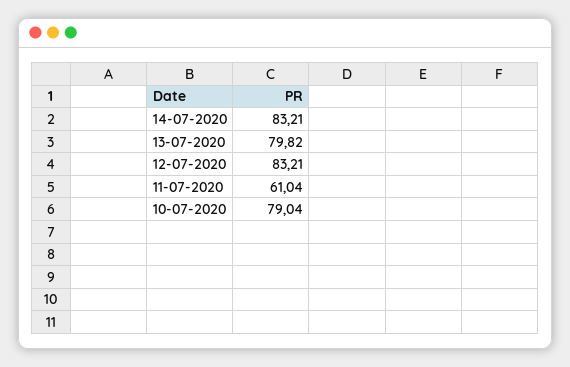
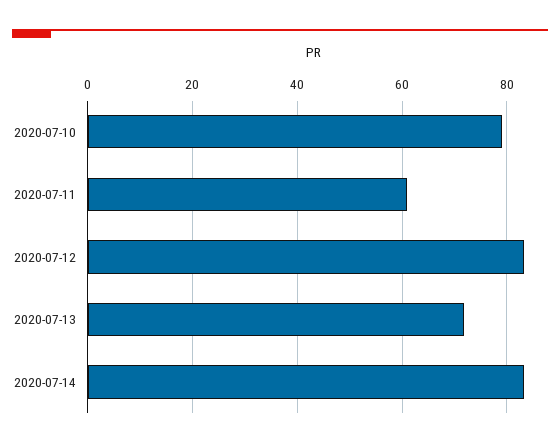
  {
    "14-07-2020": 83.21,
-   "13-07-2020": 79.82,
+   "13-07-2020": 72,
    "12-07-2020": 83.21,
    "11-07-2020": 61.04,
    "10-07-2020": 79.04
  }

_ _ _ _ _ _ _

YOUR INSTRUCTIONS
All lines of the material above should be returned unchanged, but no pictures should be included.

THE COMPLETED TASK
  {
    "14-07-2020": 83.21,
-   "13-07-2020": 79.82,
+   "13-07-2020": 72,
    "12-07-2020": 83.21,
    "11-07-2020": 61.04,
    "10-07-2020": 79.04
  }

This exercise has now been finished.